Still, my words didn’t come as I spread my palms along the edge of the bar top, considering what might be being offered.
“He grows more intriguing,” Slade said.
“Explain again how you figured me out,” I said. I tilted my head his direction.
“I told you I didn’t know except when Wyatt got all in your face about it and you didn’t flatten him where he stood. I would’ve.”
“Wait,” I said, drawing my arms up again over my chest, this time in an effort to hold myself together. “You aren’t out?”
Slade’s grin faltered, his palm resting on his heart.
“I hoped it was a half-truth that you didn’t know who I was even after you were told.

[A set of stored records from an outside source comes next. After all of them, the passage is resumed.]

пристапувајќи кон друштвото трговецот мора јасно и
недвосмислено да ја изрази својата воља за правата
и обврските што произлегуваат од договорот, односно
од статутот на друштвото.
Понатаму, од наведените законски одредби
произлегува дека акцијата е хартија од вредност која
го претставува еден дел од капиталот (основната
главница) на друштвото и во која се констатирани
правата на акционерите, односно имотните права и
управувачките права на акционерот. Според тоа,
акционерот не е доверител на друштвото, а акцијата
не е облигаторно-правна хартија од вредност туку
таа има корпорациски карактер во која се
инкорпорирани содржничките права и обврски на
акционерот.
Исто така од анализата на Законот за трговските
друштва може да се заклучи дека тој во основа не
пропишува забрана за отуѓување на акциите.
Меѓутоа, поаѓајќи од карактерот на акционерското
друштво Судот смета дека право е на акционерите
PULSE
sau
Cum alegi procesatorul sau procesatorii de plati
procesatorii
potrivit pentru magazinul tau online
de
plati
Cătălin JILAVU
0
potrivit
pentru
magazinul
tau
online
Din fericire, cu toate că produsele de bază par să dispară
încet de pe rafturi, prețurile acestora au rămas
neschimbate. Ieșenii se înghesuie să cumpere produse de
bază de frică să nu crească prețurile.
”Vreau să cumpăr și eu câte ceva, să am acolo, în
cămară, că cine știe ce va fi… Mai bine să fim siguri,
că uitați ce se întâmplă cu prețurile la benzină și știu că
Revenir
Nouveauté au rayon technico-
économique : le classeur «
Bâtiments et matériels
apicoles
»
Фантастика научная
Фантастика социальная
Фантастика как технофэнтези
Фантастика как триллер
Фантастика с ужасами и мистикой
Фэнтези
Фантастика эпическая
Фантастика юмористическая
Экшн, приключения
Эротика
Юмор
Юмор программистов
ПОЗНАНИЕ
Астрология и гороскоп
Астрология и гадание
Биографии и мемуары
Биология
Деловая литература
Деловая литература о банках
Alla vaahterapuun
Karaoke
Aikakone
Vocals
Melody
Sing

No, I’m not publicly out, and I don’t plan to be.
Times are different on each coast, but that doesn’t reach the entire middle of the country. They’re my audience.”
“You’re only lookin’ for a secret hookup?” I asked the obvious.
Slade’s head swung from side to side. “Maybe more than a single hookup. You’re a handsome guy. I’m here for a couple of months. We’ll see what happens. But it helps that you’re hidden too. You’ll keep my secrets with yours.”
Every emotion I’d ever had released, descending over me like a warm, heavy blanket. The complications were staggering.
“Color’s draining from your face. What’s that mean?”
I said nothing, only continued to stare at him for another untold amount of time. I reached for the beer I’d poured Louis, downing it in a few long gulps. A cold bottle of Heineken came next, twisting the cap, tilting it to drain in five long gulps.